He points out that he was grateful for his family’s support, but that after “everything that I had put them through, it was time I learned to stand on my own with a solid foundation and move forward with my life.” His decision to complete the Gemeinschaft Home program was crucial, adding, “I was able to obtain employment and maintain keeping it, to budget my finances, and to start my life on a new—more promising—path for the future.”
Then, in July 2013, Schultz faced another choice. He was living in Buford Georgia. He had lost employment, depleted his savings, and was struggling to keep up with his bills. He recognized that he needed help, and the place where he had gotten back on his feet more than a decade earlier—Gemeinschaft Home—came to mind. He was unsure about what to expect, but he took a chance and reached out to the Executive Director, Sharon Ringgold.
She offered him a bed in the Self-Pay program, which would allow him to live at Gemeinschaft Home again, to participate in the structured environment of the house, to find steady employment, and to get back on his feet. His choice to return paid off, and soon thereafter, he moved into a nearby apartment. During this time, Schultz had established a positive relationship with the residents and staff of Gemeinschaft Home, so much so that Ringgold invited him to apply for the position of shift supervisor.
Today, he brings years of insight to the job, to the great benefit of every resident who arrives in the program. Of course, there are challenges in every job, and things are no different for Schultz: “The biggest challenge is to see and know that a resident is on the wrong path, but still trying to help get him back on track,” and feeling unsuccessful, adding that “they have to want it for themselves, and all I can do is try to help guide them.”

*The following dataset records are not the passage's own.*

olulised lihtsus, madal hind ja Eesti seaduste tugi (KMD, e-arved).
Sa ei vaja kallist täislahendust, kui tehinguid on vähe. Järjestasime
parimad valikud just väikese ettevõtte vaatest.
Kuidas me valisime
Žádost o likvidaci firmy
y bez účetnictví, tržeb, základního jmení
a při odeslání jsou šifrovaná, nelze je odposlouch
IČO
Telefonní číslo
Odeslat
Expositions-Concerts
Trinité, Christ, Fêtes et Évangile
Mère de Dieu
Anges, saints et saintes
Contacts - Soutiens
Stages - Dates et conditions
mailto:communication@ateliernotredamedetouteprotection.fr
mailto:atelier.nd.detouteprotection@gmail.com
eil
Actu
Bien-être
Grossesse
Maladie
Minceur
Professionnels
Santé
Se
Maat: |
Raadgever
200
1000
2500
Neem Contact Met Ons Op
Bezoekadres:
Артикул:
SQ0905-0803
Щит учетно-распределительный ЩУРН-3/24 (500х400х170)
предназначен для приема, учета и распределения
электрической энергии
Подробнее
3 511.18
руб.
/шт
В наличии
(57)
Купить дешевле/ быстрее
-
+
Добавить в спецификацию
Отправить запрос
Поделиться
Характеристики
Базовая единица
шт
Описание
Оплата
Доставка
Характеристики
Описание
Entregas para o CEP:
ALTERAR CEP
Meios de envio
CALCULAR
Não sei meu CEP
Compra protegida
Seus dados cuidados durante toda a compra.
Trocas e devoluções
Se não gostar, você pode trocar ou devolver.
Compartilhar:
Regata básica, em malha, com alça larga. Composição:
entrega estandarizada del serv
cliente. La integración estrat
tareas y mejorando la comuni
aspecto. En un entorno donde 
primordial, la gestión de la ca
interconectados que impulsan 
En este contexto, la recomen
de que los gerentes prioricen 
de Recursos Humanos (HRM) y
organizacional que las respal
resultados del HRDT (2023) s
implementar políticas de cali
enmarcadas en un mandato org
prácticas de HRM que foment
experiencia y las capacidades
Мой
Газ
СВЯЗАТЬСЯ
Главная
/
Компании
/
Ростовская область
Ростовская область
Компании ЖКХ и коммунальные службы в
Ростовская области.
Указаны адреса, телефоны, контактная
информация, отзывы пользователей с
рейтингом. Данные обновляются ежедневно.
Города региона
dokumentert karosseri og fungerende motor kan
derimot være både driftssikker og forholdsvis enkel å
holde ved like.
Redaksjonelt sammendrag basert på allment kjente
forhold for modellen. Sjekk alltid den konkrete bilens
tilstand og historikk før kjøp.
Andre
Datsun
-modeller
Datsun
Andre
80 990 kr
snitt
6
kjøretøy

At the end of the day, Schultz urges residents to see the bigger picture, to understand those behaviors that lead in a positive direction versus those that lead back to incarceration. Schultz explains, “I always tell new intakes that this house has rules and regulations that they may dislike or even disagree with, but the overall structure is there to help them get into a healthy daily routine that will help them transition.”
The greatest reward for Schultz is to see a former resident who is transitioning well and is grateful for Gemeinschaft Home’s role in that process. Speaking from personal experience, Schultz can offer residents who have completed the program the following advice: “I say just because you’re exiting doesn’t mean the house will abandon you; you can call or stop by to talk to anyone if you feel you might be struggling. We are here to help you even after exiting the program.”
Schultz is proud of his successful transition but is quick to say that he is far from perfect, “I still make mistakes, and I’m still learning as I continue my own journey.” His willingness to acknowledge his own humanity and that of others is what makes him a treasured asset to Gemeinschaft Home and to the lives he touches every day.